■ **YOUR GOAL**: Please tally the lines below that contain the word "Sold" and reply with the total alone.

■ **GIVEN INFORMATION**:
_ _ _ _ _

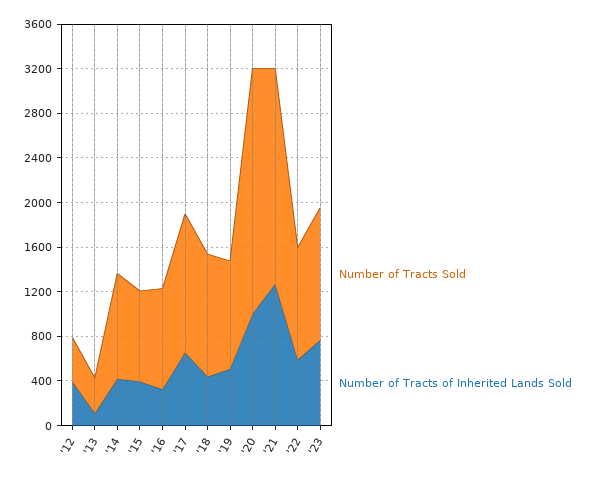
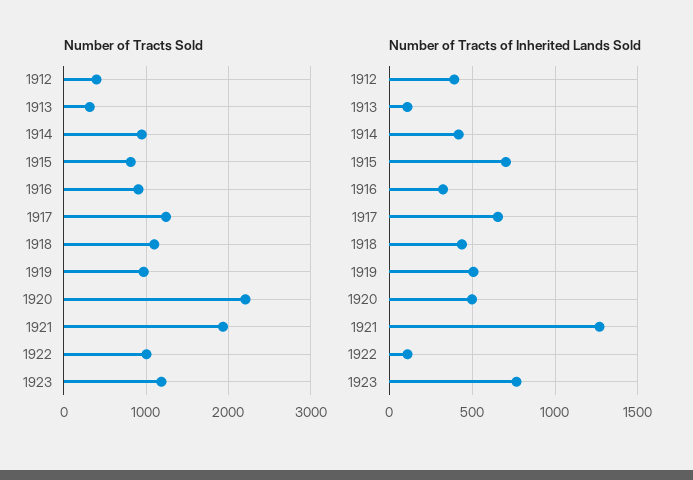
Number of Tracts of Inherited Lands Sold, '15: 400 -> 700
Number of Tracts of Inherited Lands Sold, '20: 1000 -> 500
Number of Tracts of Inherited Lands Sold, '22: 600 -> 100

_ _ _ _ _

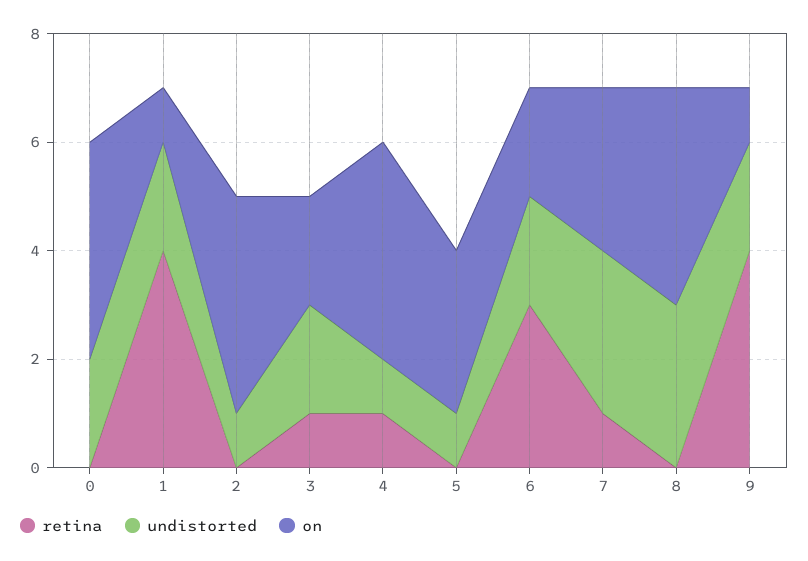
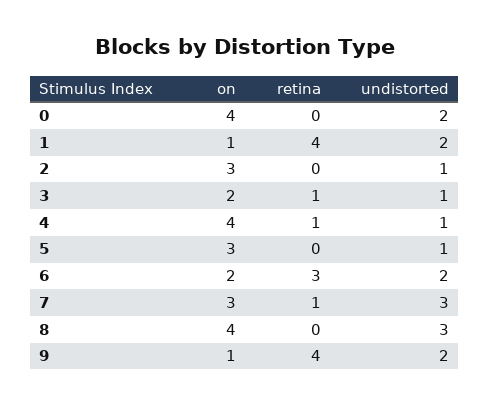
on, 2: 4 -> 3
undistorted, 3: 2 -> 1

_ _ _ _ _

■ **RESPONSE AREA**: 3